The inmates of Fort Dodge nickname the facility ‘gladiator camp’ because of the vicious in-fighting that takes place there. New arrival Thomas has been put in Emmet Unit, along with 150 other prisoners. A self-confessed social outcast, the 19- year-old lost his temper one day after being fired from his job. He pulled a knife on a stranger at a local shopping centre and was sentenced to 15 years’ jail time because of his actions. “I have somewhat anti-social tendencies,” admits Thomas. “I tend to keep to myself a lot and that helps keep all the anger in.”

Thomas has few friends in life, but in prison it is vital to form alliances in order to survive. Initially, Thomas’s attempts at fitting in go well. He starts talking to second-time prisoner Ben, who is behind bars for burglary. Unfortunately, Ben gets into a scuffle with a fellow inmate and is put into protective custody. Ben is concerned that Thomas’s newbie status and lack of physical credentials will make him vulnerable to attack. “People are out to prove themselves, so that’s a good target to do it with,’ he says.
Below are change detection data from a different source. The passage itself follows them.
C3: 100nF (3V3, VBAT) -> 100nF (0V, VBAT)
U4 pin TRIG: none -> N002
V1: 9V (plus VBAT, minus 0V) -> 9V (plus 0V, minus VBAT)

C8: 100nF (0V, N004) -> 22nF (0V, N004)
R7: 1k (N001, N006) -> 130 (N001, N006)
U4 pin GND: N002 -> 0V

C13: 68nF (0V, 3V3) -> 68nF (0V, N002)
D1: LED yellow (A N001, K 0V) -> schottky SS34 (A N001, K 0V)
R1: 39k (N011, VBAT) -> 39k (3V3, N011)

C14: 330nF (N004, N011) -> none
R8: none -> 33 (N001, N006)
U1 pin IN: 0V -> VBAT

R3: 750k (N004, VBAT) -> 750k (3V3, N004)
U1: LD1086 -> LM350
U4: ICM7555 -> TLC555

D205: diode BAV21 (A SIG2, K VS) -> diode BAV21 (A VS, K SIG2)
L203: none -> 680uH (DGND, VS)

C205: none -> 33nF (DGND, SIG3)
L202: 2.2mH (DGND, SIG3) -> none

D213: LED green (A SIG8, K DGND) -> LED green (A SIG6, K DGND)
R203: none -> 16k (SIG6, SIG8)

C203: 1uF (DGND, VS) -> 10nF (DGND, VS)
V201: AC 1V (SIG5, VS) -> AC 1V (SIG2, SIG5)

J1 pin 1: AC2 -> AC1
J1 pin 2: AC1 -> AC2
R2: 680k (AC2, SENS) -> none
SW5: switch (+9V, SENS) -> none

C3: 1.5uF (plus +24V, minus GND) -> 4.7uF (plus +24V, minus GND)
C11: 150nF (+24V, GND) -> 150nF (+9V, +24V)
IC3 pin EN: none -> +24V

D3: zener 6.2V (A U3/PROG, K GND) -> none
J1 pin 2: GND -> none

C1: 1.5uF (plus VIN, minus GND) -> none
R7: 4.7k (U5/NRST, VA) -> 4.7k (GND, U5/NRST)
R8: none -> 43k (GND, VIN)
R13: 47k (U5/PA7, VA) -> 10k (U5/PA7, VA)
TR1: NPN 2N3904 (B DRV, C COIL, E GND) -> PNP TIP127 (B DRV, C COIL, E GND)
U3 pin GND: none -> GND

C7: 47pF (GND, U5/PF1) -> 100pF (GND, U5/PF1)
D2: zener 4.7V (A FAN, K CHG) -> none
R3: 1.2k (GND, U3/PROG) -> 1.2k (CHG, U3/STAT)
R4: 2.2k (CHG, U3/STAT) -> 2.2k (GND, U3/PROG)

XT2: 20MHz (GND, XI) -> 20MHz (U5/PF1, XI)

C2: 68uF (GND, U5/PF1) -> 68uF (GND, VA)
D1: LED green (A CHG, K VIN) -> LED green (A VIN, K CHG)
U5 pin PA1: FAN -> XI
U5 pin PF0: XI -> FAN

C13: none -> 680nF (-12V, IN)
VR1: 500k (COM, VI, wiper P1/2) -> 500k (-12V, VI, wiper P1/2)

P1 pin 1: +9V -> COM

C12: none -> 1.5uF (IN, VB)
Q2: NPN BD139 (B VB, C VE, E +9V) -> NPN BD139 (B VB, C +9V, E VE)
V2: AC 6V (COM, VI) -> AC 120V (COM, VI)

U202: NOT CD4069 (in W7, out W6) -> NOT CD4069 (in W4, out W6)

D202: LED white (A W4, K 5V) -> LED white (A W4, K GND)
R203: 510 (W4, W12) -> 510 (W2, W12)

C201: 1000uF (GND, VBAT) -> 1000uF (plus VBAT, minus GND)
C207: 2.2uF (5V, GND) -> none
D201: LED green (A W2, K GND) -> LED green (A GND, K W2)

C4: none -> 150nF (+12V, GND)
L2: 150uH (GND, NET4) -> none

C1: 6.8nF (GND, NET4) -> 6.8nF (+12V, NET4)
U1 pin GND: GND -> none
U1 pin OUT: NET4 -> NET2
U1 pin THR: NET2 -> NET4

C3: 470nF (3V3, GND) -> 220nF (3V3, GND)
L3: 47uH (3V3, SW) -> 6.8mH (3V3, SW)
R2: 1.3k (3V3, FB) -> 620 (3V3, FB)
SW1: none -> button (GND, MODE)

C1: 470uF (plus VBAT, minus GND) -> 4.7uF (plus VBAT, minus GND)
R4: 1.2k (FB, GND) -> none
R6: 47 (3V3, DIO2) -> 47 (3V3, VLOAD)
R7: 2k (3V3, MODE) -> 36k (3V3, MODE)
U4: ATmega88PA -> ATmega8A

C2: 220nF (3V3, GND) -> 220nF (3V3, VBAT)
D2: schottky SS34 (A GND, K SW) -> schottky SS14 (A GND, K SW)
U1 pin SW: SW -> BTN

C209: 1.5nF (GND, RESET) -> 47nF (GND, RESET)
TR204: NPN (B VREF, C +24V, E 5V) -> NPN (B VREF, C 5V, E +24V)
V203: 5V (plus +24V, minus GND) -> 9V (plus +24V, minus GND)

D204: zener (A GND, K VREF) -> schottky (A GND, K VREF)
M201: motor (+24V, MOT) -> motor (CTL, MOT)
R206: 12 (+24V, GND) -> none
It is recreation time, and the prisoners head to the yard. They separate into various social groups based on race and gang affiliations. Thomas tries to gain acceptance by showing a display of strength on the weight machines. However, his efforts are ridiculed by the other men and Thomas is immediately branded a weakling.

During a routine strip search later in the week, Thomas is found to have severe bruising on his arms and trunk. He tells officials that he got the injuries while playing a martial-arts game with some other prisoners, but they are dubious about his story. Veteran inmate Jerome Anderson is thrown into isolation in the protective-custody cells under suspicion of assaulting Thomas. He flatly denies any wrongdoing, saying, “He probably gave them to himself. He’s got some issues.”

Protective custody is dubbed ‘the hole’ by inmates because of the tiny, windowless cells and lack of social interaction. If a prisoner enters the hole voluntarily, they are considered to be cowards and no one on the outside will associate with them. Despite this stigma, Thomas elects to enter isolation for his own safety. The repercussions of his decision begin to echo through the jail. “He’s a coward,” spits Jerome. “He ain’t no good. He’s on his own.”

Meanwhile, new inmate Anthony has been given a chance to change his ways early on in his prison career. Like many of the other convicts, the 22- year-old has been locked up for drug offences. He has been placed in the Rivers programme, a rehabilitative boot camp that lasts for five months and involves gruelling physical challenges and hard manual labour. Anthony has high hopes of succeeding, but his cocky nature and constant flouting of the rules has put him on the wrong side of prison officials. Can he last the course and win an early release?